If you've never taken up arms in the Kohan universe, this is your second chance to introduce yourself to a new brand of real-time strategy game--and you shouldn't miss it again.
Kohan: Ahriman's Gift is billed as a "stand-alone prequel" to this spring's excellent fantasy-themed real-time strategy game, Kohan: Immortal Sovereigns. Those who have never played Kohan: Immortal Sovereigns will find Ahriman's Gift a substantial revision of the old RTS build-and-rush formula, which introduces a slower pace and a focus on tactics. However, those who played the original will simply find the same game in a new package.
Kohan: Ahriman's Gift is not an expansion pack to the original game. Aside from the addition of some new units (like the crossbowman, who functions as a sort of heavy archer) and very minor tweaks to the original units, Ahriman's Gift plays just like Immortal Sovereigns. Ahriman's Gift does include new campaigns, but these seem easier to complete than the ones in the original, which had a few extremely difficult missions. For the most part, this is a rerelease with new maps, campaigns, and a few new multiplayer game types.
The Kohan game engine attempts to eliminate the frenetic pace and mouse-clicking that had become associated with so many real-time strategy games, as well as to introduce a strategic depth reminiscent of classic turn-based games. It succeeded in the former by organizing units into companies. Players choose the composition of the frontline and support units, and the company then functions as a single entity. Because you will have far fewer companies than other RTS games have units, micromanagement is greatly reduced, while the fact that each company has multiple units means that you still feel like you're commanding a substantial army. You can't give specific orders to the individual units, and you can't give orders to companies once they have become engaged in combat (except to order them to rout), and the result is a feeling of larger-scale strategy.
The focus on cities is imperfect, however. Because there are few on-map resources to control, cities are self-contained production engines that drive your war effort. In the Heroes of Might & Magic series, the turn-based system to which Kohan is sometimes compared, castles are essentially useless without the special resources that can be found only in mines scattered across the map, and simply marching from castle to castle does you little good if you don't have the resources to take advantage of a castle's production. Kohan's improvement-based system means that taking enemy cities will rapidly shift the balance of power in your direction, and the most effective way to do that is by massed force. In the end, there is less maneuvering and tactical gameplay than there could be.
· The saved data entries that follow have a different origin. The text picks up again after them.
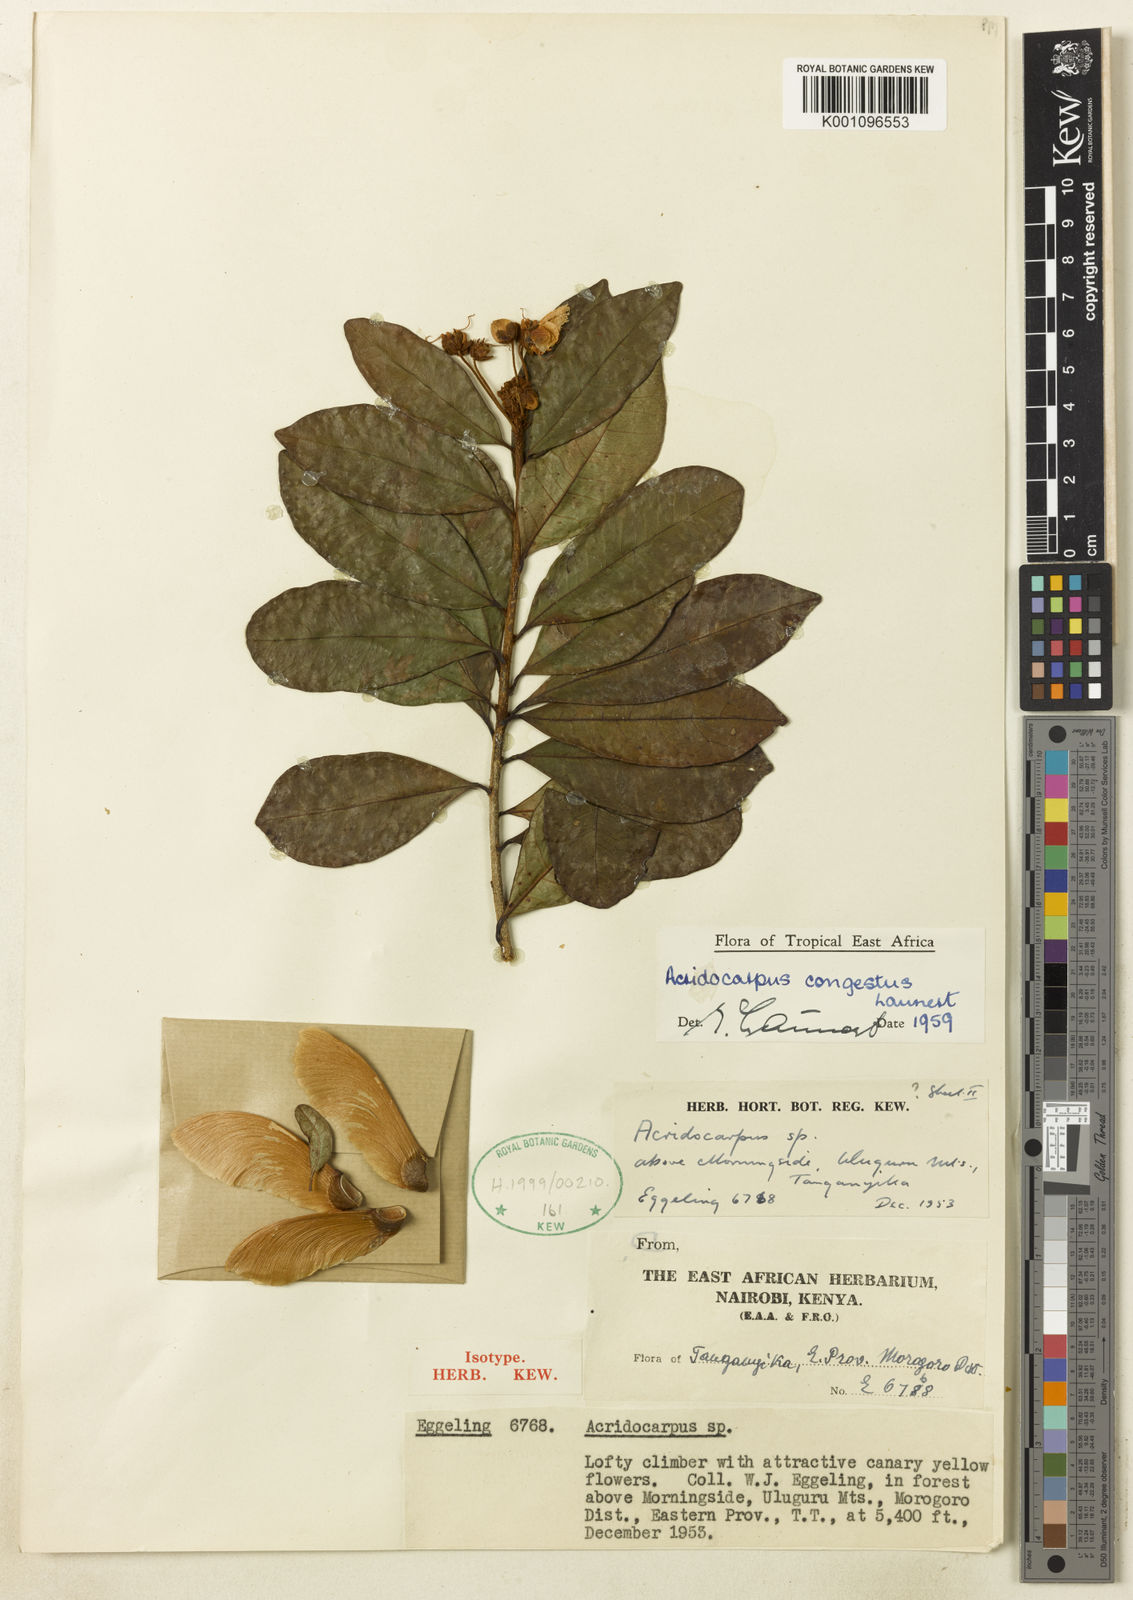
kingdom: Plantae
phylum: Tracheophyta
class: Magnoliopsida
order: Malpighiales
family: Malpighiaceae
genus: Acridocarpus
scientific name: Acridocarpus congestus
A problem with the Kohan combat is that while units have certain special bonuses (for example, paladins are more effective against shadow units), these bonuses are not enough to overcome the standard real-time strategy focus on sheer numbers. Kohan is still about building the largest army (regardless of composition) and throwing it at the enemy. Hero units are also not powerful enough to make up for enemy numbers.
The last problem with Kohan is that it lacks atmosphere, and this hasn't changed with Ahriman's Gift. The fantasy setting seems rather flat, and the feeble back story doesn't really add anything to the game. The graphics, while clean and sharp, are also somewhat uninspired, and this is made worse by the small units that don't allow for the game to express much visual style. The appeal of Kohan is definitely in the gameplay.
The artificial intelligence in Ahriman's Gift is still remarkably good and will challenge the newcomer even on the easy level. The computer's tactics are generally quite good, and you'll find that just when you think you've concentrated an overwhelming force against your enemy, it has somehow managed to bring forces to bear against your weakest spot.
Whether or not you buy Ahriman's Gift has everything to do with how much you enjoyed Immortal Sovereigns in the first place--if you even played it at all. If you've never taken up arms in the Kohan universe, this is your second chance to introduce yourself to a new brand of real-time strategy game--and you shouldn't miss it again. However, if you merely enjoyed Kohan: Immortal Sovereigns, full price is a lot to pay for a set of new campaigns. And if you absolutely loved the original, then you probably already own Ahriman's Gift, so you don't count.